There are currently several cases granted review that will hopefully resolve several of the more pressing questions under the Apprendi doctrine, all of which should be settled this Supreme Court term, ending in June, 2002:

  • 00-10666 Harris v. United States. The question presented is: Given that a finding of brandishing of a gun results in an increased mandatory minimum sentence, must the fact of 'brandishing' be alleged in an indictment and proved beyond a reasonable doubt?
  • 01-687 United States v. Cotton. The question presented is, does omission from a federal indictment of a fact that enhances the statutory maximum sentence require the court of appeals automatically to vacate the enhanced sentence? In this case the defendant did not object to the sentence in district court, and the government introduced overwhelming proof of the fact that supported the enhanced sentence, and defendant had notice that the fact could be used to seek the enhanced sentence.
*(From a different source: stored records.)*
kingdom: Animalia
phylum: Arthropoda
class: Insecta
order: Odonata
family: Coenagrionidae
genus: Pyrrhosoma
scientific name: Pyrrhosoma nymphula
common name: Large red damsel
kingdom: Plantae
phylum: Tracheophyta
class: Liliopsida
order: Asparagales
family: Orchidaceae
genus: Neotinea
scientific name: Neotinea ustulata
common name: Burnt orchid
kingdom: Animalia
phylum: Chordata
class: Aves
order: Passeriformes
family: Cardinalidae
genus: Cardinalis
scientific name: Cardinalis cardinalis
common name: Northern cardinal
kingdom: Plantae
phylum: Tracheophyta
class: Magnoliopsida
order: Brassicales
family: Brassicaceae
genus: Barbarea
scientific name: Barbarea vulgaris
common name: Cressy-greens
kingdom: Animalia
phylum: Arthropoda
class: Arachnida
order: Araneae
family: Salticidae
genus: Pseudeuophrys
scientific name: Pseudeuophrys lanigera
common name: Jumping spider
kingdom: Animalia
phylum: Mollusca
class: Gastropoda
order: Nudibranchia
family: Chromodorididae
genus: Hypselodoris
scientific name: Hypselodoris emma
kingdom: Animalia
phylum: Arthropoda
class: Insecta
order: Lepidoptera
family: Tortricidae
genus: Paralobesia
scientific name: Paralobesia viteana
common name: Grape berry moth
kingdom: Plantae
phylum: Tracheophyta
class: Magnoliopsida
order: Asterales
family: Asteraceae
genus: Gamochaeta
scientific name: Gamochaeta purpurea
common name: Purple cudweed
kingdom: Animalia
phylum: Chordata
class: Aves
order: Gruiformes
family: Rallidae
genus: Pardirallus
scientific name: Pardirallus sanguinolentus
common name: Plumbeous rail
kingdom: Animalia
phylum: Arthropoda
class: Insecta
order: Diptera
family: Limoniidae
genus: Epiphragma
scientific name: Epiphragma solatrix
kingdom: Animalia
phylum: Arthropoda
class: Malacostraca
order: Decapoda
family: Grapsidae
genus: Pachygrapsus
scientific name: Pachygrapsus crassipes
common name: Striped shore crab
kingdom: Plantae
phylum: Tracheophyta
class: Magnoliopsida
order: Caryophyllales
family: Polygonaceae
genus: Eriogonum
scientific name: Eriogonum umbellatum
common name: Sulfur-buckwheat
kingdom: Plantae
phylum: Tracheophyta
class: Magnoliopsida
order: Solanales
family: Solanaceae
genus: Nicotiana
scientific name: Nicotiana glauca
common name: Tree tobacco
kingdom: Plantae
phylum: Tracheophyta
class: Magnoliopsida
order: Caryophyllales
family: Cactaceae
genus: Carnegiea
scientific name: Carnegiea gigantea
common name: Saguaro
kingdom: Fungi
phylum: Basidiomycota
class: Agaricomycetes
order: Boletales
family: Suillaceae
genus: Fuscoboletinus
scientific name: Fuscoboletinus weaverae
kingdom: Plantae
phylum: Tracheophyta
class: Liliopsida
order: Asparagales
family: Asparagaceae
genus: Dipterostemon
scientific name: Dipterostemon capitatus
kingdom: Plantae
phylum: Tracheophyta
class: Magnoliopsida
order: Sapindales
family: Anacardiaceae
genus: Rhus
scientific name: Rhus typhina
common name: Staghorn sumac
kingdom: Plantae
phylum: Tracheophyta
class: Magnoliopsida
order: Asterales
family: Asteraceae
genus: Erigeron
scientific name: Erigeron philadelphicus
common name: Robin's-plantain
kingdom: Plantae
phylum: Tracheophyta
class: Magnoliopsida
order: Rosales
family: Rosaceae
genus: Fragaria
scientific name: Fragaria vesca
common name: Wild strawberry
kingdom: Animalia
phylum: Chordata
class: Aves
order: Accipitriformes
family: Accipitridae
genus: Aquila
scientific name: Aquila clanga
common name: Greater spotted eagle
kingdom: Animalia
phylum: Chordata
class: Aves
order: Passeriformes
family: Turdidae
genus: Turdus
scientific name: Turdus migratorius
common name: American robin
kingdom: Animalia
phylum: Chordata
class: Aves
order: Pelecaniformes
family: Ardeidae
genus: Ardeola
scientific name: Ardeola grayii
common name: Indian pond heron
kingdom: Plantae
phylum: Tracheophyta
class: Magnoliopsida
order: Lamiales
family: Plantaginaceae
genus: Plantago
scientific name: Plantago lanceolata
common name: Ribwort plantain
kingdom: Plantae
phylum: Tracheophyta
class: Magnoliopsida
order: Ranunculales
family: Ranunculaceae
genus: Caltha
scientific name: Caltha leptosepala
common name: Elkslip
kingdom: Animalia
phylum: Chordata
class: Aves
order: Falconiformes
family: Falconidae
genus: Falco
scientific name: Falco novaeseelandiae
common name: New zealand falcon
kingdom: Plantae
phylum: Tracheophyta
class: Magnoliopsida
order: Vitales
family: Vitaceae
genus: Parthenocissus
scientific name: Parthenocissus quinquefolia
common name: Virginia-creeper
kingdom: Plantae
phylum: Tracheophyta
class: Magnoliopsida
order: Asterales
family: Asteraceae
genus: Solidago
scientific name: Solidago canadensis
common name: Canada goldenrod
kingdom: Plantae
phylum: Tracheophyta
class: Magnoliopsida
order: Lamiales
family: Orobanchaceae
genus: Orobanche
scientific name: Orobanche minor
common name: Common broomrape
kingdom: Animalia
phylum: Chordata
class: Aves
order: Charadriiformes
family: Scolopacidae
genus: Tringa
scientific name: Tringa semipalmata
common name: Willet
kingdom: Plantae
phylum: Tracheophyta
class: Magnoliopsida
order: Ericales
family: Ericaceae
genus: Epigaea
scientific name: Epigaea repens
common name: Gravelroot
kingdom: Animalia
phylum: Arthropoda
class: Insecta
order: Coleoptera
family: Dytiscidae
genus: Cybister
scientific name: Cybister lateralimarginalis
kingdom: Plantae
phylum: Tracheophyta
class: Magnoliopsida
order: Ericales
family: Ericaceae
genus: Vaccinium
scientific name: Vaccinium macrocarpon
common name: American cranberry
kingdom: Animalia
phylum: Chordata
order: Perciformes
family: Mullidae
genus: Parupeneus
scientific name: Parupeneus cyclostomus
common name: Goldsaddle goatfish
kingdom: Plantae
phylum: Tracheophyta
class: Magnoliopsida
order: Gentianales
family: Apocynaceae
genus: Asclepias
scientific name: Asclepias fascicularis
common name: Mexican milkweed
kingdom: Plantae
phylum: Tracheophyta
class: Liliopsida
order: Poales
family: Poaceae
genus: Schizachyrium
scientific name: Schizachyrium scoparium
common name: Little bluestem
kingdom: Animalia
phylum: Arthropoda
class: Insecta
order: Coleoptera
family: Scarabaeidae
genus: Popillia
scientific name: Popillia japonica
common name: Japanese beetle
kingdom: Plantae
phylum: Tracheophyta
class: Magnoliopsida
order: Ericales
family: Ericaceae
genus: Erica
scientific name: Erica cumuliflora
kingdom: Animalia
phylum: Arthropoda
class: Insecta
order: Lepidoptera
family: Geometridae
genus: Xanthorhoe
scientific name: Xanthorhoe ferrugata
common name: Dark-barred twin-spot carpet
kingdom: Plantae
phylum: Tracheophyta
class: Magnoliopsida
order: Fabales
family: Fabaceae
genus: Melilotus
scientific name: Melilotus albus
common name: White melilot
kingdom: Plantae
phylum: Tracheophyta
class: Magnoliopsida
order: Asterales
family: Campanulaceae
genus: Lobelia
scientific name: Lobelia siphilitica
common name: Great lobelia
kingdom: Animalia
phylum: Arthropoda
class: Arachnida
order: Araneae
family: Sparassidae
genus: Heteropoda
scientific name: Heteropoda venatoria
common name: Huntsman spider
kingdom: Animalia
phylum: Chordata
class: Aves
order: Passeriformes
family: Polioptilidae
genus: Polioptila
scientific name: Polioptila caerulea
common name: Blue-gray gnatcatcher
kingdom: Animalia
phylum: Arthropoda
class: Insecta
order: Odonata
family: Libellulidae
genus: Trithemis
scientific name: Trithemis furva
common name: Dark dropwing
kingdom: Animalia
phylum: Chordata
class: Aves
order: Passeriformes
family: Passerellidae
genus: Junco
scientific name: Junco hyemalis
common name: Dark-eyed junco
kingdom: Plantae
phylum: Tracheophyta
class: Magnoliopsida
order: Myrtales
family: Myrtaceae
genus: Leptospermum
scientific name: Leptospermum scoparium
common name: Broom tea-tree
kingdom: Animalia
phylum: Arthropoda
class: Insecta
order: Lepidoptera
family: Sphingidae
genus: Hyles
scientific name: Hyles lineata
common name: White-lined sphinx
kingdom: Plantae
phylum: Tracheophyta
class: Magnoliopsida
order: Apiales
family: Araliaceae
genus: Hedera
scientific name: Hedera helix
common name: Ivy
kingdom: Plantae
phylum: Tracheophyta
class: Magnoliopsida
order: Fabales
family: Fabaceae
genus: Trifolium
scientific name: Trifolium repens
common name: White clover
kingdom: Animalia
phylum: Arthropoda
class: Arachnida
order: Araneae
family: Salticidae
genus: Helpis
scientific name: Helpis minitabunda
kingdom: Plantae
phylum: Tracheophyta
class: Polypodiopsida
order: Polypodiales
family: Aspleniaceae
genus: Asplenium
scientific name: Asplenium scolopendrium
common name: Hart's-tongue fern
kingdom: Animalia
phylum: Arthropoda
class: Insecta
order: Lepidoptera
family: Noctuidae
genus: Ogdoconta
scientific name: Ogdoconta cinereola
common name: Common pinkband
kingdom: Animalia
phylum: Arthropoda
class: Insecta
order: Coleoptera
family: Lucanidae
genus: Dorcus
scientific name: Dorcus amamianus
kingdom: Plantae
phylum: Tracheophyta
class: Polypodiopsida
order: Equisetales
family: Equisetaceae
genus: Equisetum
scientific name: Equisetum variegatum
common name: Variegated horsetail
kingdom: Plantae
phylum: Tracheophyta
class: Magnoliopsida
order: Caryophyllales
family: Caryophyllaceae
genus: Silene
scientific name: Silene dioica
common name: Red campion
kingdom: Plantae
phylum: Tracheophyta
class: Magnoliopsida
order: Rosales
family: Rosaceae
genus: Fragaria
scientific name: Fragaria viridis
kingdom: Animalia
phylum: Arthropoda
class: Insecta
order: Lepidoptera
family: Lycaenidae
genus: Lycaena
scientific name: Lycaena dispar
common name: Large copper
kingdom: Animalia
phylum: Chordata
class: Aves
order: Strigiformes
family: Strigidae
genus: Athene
  • 01-488 Ring v. Arizona. The question presented is, is it acceptable for the legislature to remove from jury assessment facts that increase the prescribed range of penalties to which criminal defendants are exposed; does this not violate the defendant's Sixth Amendment rights?

The Apprendi decision will either be pinched down to the point where it will help almost no one - especially if it is not made retroactive by the Supreme Court - or it will greatly change the criminal justice landscape, depending on the outcome of these three cases.